### TASK PROMPT
Count the lines in the records below that contain the string "jogo", treating uppercase and lowercase as different, and reply with only that number.

### INPUT
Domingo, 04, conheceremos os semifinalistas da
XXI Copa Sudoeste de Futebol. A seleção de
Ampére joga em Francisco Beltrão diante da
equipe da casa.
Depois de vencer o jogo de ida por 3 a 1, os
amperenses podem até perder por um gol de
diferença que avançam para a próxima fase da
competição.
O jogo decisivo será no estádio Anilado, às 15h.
==
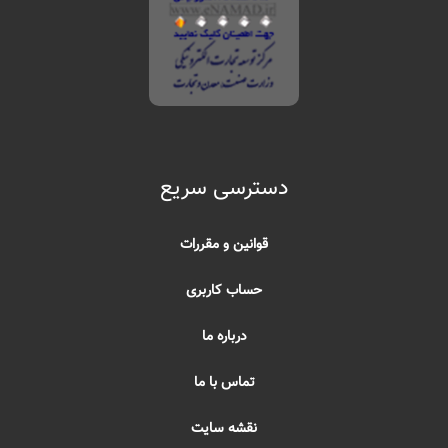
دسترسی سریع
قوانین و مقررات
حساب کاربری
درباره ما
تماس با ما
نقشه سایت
...
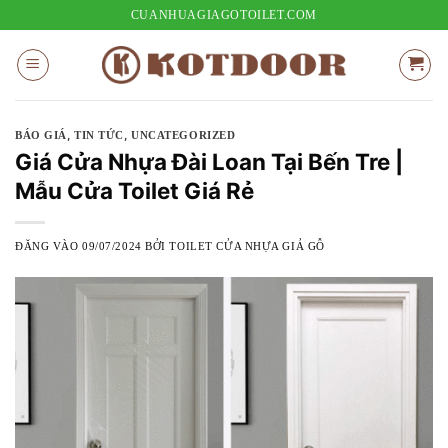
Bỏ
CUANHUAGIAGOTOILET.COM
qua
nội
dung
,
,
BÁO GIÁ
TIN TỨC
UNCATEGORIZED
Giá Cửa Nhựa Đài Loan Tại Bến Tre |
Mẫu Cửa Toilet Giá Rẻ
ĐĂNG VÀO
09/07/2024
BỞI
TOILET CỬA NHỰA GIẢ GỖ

### SOLUTION FOR THIS EXERCISE
2